Andalucía en el Alma

SEGUNDA PARTE: LO QUE EL TIEMPO TRAJO CAPÍTULO 23 — El peso de la ausencia

Los meses pasaron, pero no como páginas que se pasan de golpe: cada día pesaba, cada recuerdo asomaba en los rincones. Valeria seguía con sus niñas, pero la casa se sentía demasiado silenciosa, demasiado llena de lo que no estaba. Por las noches, al acostarse, a veces agarraba el teléfono con la mano temblando… y lo volvía a dejar sin tocar.
Una tarde se encontró con Marcos, y por primera vez hablaron sin gritos, sin rencor, solo con el cansancio en la voz:
— Sé que te duele —le dijo él, mirando al suelo—. Pero yo también perdí algo ese día: a mi amigo, y a la mujer que creía conocer.

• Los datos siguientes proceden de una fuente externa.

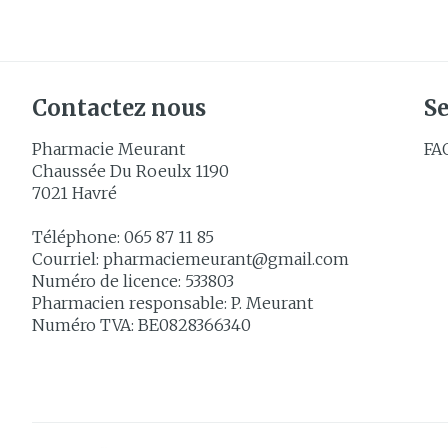
Accessoires aé
Crème, gel et 
Pieds et jam
Oxygène
Pieds secs, cal
crevasses
Système resp
Contactez nous
Se
Ampoules
Pharmacie Meurant
FA
Callosités
Muscles et
Chaussée Du Roeulx 1190
articulations
Cors
7021
Havré
Aiguilles et 
Afficher plus
Téléphone:
065 87 11 85
Courriel:
pharmaciemeurant@
gmail.com
Infections
Seringues
Numéro de licence:
533803
Solution injec
Pharmacien responsable:
P. Meurant
Spécifiqueme
Numéro TVA:
BE0828366340
les hommes
Aiguilles
Poux
Aiguilles stylo
Soins du corp
Afficher plus
Déodorants
Diagnostiqu
Soins du visag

— Yo no quise romper nada —respondió ella con lágrimas en los ojos—. Solo quise dejar de fingir que estaba viva.
— Y León… él también sufre —dijo él bajito—. Pero el miedo le ganó. No supo elegir sin que le temblaran las piernas.
Del otro lado, León también pasaba sus batallas. En su casa, los silencios con Romina eran más fuertes que cualquier palabra:
— ¿La extrañas, verdad? —le preguntó ella una noche, con voz tranquila pero herida—. No hace falta que mientas más.
— No sé quién soy sin pensar en ella —admitió él, rompiéndose—. Pero no sé cómo irme, ni cómo quedarme. Me siento atrapado entre dos vidas, y no sé cuál es la mía.
Se evitaban en las reuniones comunes, pero bastaba un cruce de miradas para ver que ambos llevaban la misma marca en el alma: el dolor de lo que pudo ser y no fue.